The book takes the readers' through a journey which explains about today's shocking and extremely corrupt fast food industry. The various truths and happenings in the industry which were gathered through personal interviews, investigations etc were presented in order to reveal what exactly happens behind the scenes of the fast food chains. One example is the reality of brutal treatment of workers and abuse of the same workers at the meat packing plants. Many female workers in the meat making plants are sexually harassed not only by co-workers but also by superiors. This clearly states how dangerous the industry for female employment is.

A well-known fact is that the target audiences of the fast food industry are none other than children. The kids are easily influenced by the eye-catching, heavy and attractive advertisements along with the interesting promotional techniques which the fast food chains use. Market statistics reveal that children are more inclined towards a brand name or logo than on their own name.

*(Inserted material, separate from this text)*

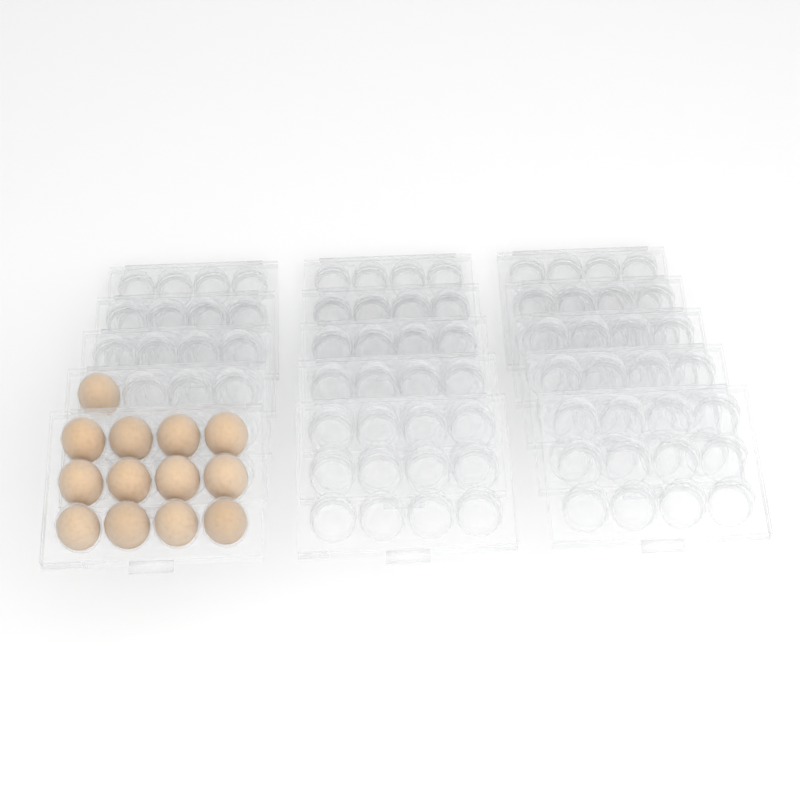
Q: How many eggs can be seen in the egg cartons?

As already stated, many people today have become more inclined towards fast food not only because of the ease and convenience but also because of the taste of the food. Now the question that arises here is, the reasons for fast foods being so tasty. The author of the book has also explored this angle and has presented the tricks and techniques used by the fast food industry players to make the food extremely tasty.

Basically, the aroma of the food is solely responsible for the flavor of the food. In order for the foods to be aromatic, it is not necessary that they need to be truly naturally. Today's scientific advancements have led to the creation of various chemicals which help to secure the aroma of foods artificially too. This can be understood from the following facts which the author has quoted in the book - "Adding methyl-2-peridylketone makes something taste like popcorn. Adding ethyl-3-hydroxybutanoate makes it taste like marshmallow. The possibilities are now almost limitless."